Exercise » Pull out each line of the data that includes the word "curve".

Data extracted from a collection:
╔══

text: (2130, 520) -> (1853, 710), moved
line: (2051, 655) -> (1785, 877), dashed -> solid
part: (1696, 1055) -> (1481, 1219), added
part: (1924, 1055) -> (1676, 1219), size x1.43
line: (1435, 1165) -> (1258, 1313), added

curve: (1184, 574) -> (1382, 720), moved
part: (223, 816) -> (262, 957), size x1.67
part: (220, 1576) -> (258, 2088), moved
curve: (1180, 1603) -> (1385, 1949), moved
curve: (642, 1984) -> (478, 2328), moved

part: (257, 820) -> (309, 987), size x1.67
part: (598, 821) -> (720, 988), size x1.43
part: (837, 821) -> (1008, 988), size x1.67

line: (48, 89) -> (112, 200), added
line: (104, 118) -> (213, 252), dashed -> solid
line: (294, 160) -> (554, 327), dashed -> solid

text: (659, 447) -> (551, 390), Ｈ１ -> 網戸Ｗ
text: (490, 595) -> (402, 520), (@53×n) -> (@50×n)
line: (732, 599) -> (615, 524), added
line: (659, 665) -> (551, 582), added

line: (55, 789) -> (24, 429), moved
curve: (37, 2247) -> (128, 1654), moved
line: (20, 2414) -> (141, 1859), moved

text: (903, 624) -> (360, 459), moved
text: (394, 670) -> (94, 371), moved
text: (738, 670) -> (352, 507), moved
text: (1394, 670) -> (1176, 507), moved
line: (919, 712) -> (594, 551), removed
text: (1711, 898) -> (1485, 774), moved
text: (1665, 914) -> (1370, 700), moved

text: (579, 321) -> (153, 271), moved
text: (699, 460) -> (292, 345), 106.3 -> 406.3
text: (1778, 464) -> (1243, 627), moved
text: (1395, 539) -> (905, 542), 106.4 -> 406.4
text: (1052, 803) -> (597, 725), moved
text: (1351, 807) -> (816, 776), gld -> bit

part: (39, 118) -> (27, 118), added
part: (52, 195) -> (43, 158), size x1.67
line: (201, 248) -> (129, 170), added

╚══

Your solution »
curve: (1184, 574) -> (1382, 720), moved
curve: (1180, 1603) -> (1385, 1949), moved
curve: (642, 1984) -> (478, 2328), moved
curve: (37, 2247) -> (128, 1654), moved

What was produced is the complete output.